:: PROVIDED RECORDS
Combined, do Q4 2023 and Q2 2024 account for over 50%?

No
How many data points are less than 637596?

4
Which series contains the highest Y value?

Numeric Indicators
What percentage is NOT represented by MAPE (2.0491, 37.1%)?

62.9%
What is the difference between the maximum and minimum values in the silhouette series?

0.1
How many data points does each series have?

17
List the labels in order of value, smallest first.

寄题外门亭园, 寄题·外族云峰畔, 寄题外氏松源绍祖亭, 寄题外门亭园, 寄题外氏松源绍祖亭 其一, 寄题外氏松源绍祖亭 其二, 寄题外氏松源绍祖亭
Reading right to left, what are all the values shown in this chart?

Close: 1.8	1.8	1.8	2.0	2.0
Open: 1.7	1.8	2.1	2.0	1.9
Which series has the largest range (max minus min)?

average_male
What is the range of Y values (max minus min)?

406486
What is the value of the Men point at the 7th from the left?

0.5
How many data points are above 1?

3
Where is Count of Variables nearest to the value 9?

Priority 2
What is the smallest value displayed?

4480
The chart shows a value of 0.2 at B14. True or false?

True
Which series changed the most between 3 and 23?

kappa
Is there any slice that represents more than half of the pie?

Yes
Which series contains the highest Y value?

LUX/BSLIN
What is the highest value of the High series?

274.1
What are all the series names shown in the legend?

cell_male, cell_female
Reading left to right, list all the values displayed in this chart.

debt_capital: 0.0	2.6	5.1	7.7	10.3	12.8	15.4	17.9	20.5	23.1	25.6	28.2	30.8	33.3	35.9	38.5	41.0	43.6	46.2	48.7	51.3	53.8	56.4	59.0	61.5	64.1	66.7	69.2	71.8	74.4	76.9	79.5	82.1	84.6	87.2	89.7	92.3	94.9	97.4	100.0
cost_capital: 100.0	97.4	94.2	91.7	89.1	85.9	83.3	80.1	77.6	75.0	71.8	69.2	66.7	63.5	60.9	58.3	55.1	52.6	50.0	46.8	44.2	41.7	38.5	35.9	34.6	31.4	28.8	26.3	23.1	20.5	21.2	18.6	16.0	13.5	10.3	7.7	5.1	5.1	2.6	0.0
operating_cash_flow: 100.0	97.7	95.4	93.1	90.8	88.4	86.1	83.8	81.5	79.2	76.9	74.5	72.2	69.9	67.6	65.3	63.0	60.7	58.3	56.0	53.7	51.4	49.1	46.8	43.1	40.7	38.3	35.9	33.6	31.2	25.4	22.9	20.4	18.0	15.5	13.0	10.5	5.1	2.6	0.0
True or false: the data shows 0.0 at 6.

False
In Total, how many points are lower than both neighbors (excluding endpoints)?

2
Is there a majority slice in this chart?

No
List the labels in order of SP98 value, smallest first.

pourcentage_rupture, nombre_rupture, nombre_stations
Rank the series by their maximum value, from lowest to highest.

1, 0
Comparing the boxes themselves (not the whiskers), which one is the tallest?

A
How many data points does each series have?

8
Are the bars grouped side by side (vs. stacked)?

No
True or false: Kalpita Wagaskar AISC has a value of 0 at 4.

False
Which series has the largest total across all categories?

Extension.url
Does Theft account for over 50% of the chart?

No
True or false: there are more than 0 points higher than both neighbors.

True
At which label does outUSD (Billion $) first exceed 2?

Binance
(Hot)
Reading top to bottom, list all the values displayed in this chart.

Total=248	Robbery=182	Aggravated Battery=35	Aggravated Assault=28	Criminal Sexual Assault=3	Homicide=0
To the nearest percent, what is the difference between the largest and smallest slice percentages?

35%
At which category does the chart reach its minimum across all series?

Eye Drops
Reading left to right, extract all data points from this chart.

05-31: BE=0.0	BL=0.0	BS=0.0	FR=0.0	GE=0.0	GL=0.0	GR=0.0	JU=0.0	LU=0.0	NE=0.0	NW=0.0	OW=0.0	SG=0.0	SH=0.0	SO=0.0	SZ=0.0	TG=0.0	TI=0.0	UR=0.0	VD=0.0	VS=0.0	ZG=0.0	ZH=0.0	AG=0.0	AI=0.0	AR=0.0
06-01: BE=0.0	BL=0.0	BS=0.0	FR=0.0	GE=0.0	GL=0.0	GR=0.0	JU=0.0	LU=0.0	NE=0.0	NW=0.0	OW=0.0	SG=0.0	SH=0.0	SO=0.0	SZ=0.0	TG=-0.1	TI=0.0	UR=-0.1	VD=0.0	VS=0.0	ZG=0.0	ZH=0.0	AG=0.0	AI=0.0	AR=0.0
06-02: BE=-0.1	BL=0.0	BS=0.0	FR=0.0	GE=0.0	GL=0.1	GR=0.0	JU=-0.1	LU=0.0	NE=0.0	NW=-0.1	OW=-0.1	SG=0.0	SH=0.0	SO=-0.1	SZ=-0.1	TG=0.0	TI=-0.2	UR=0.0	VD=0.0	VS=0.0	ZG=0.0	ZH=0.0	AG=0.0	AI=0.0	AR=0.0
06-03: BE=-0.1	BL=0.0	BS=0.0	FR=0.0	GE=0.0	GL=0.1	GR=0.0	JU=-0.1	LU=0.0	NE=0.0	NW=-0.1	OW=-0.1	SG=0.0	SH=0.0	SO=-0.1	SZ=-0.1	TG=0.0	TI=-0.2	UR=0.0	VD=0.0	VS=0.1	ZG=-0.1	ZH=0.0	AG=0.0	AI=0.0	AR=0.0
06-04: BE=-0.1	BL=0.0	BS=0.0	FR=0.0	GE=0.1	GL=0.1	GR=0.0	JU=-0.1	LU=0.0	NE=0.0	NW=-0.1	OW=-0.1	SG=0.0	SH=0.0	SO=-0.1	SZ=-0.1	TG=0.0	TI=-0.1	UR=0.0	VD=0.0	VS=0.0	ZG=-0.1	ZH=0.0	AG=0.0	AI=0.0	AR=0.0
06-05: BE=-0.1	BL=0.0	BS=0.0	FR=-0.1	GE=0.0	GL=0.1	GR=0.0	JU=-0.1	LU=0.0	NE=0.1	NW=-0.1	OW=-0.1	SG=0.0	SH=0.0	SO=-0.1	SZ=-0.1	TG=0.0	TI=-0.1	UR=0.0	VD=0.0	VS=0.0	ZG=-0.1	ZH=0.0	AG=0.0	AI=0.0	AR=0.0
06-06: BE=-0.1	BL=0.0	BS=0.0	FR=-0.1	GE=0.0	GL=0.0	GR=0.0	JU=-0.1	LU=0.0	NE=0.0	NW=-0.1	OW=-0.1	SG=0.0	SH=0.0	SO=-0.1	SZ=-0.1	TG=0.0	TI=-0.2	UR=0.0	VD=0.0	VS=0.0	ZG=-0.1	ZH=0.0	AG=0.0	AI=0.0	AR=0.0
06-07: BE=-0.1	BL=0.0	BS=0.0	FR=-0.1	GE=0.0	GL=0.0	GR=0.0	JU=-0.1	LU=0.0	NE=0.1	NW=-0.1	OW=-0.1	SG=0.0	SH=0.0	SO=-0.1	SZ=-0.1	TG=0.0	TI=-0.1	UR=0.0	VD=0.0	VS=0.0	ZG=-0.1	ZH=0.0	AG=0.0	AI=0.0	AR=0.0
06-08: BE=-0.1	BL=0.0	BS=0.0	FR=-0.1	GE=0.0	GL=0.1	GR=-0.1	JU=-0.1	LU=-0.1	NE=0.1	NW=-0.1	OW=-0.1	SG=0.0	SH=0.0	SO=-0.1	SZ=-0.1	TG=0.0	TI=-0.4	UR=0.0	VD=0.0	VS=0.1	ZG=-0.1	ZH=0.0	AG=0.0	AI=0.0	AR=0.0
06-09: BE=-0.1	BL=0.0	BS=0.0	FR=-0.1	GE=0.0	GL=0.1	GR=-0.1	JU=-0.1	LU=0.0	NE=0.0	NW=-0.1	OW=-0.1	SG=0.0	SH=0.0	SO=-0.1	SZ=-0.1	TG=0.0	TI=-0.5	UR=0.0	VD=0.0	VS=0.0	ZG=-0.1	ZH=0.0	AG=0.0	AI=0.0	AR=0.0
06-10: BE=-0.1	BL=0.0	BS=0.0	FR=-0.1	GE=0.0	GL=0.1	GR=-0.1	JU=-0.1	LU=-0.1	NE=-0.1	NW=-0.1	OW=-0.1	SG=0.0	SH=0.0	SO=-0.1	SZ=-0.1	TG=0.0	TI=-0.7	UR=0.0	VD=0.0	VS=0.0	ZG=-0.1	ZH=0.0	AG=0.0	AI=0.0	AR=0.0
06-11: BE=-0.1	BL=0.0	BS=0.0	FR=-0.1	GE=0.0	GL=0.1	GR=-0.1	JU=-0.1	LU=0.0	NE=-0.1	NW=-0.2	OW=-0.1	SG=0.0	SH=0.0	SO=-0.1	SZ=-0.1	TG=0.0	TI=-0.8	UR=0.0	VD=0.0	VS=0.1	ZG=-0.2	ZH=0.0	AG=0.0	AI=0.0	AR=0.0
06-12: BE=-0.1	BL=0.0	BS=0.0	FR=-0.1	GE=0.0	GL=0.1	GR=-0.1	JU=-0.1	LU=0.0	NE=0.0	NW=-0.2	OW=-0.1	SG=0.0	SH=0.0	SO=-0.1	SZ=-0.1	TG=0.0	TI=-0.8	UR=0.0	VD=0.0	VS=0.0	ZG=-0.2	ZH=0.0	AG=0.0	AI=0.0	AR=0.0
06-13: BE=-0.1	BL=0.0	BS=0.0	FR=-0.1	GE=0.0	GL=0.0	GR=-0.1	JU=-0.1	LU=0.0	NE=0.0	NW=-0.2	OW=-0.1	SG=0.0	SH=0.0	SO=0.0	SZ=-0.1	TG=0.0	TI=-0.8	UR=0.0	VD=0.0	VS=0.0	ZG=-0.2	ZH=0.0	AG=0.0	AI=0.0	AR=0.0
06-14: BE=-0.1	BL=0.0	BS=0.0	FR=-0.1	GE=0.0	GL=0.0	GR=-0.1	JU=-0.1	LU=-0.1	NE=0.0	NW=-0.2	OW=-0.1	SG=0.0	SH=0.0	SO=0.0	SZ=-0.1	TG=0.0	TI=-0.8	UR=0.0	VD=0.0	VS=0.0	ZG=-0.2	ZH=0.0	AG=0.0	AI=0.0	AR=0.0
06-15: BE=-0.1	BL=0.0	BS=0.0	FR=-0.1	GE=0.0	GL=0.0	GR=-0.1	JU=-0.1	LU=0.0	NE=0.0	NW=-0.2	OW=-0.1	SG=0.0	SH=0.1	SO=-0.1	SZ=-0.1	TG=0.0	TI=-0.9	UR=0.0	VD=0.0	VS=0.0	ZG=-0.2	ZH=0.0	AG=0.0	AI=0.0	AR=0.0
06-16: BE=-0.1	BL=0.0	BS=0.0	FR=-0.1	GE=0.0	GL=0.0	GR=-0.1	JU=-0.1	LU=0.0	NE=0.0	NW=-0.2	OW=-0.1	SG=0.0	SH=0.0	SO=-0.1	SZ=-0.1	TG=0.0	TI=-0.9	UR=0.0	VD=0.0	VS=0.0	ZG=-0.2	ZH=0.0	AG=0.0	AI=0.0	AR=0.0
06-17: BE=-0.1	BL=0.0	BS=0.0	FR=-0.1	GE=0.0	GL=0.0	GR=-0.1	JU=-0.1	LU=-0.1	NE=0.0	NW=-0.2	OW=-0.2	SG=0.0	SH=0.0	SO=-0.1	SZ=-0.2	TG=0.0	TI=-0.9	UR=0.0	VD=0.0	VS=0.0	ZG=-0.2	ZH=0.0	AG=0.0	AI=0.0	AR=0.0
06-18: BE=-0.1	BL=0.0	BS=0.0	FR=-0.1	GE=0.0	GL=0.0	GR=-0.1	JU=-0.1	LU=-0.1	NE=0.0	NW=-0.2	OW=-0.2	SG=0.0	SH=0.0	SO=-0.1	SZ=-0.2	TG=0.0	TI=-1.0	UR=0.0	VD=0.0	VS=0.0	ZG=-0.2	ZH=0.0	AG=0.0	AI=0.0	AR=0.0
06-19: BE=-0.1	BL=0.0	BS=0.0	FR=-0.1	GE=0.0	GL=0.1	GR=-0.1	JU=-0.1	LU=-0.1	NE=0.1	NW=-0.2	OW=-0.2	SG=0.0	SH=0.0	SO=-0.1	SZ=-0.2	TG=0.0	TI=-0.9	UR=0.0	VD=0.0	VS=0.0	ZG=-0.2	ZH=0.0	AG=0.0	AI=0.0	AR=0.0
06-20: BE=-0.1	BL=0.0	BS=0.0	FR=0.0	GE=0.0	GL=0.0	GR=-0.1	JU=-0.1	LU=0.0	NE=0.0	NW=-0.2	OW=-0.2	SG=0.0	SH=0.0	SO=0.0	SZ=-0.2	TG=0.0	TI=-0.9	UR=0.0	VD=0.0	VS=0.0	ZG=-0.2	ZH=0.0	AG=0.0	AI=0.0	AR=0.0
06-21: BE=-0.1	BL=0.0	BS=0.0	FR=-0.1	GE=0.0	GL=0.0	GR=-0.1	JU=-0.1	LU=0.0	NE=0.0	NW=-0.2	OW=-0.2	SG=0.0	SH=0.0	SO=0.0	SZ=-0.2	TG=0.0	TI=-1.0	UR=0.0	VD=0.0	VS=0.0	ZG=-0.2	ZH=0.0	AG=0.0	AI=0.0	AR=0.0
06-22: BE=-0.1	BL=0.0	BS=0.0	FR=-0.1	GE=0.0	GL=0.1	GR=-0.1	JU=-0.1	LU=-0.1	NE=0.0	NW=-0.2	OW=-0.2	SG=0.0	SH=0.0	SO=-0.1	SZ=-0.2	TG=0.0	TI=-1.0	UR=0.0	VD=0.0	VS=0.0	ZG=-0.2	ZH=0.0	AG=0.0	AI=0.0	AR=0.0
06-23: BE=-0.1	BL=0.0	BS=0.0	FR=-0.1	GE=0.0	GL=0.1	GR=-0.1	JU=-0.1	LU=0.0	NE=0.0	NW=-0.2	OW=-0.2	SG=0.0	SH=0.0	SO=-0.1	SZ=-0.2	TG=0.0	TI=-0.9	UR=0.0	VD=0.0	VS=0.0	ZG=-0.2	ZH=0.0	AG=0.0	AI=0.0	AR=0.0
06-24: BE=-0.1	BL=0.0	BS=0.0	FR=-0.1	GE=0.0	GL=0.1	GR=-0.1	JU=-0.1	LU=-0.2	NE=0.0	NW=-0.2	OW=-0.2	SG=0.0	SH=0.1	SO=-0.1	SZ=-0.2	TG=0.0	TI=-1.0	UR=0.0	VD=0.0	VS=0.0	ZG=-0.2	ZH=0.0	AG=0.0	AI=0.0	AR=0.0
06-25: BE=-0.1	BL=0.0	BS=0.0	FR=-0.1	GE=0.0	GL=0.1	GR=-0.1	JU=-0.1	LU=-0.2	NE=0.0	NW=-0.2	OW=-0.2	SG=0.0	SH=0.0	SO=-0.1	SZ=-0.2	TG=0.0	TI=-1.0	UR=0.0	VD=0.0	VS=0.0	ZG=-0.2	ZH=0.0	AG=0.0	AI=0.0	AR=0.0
::::
● ACTIVITY: Turn the entries, from the first line through the line containing "Reading left to right, list", into a numbered list with the blank lines left out.

● RESULT:
1. Combined, do Q4 2023 and Q2 2024 account for over 50%?
2. No
3. How many data points are less than 637596?
4. 4
5. Which series contains the highest Y value?
6. Numeric Indicators
7. What percentage is NOT represented by MAPE (2.0491, 37.1%)?
8. 62.9%
9. What is the difference between the maximum and minimum values in the silhouette series?
10. 0.1
11. How many data points does each series have?
12. 17
13. List the labels in order of value, smallest first.
14. 寄题外门亭园, 寄题·外族云峰畔, 寄题外氏松源绍祖亭, 寄题外门亭园, 寄题外氏松源绍祖亭 其一, 寄题外氏松源绍祖亭 其二, 寄题外氏松源绍祖亭
15. Reading right to left, what are all the values shown in this chart?
16. Close: 1.8	1.8	1.8	2.0	2.0
17. Open: 1.7	1.8	2.1	2.0	1.9
18. Which series has the largest range (max minus min)?
19. average_male
20. What is the range of Y values (max minus min)?
21. 406486
22. What is the value of the Men point at the 7th from the left?
23. 0.5
24. How many data points are above 1?
25. 3
26. Where is Count of Variables nearest to the value 9?
27. Priority 2
28. What is the smallest value displayed?
29. 4480
30. The chart shows a value of 0.2 at B14. True or false?
31. True
32. Which series changed the most between 3 and 23?
33. kappa
34. Is there any slice that represents more than half of the pie?
35. Yes
36. Which series contains the highest Y value?
37. LUX/BSLIN
38. What is the highest value of the High series?
39. 274.1
40. What are all the series names shown in the legend?
41. cell_male, cell_female
42. Reading left to right, list all the values displayed in this chart.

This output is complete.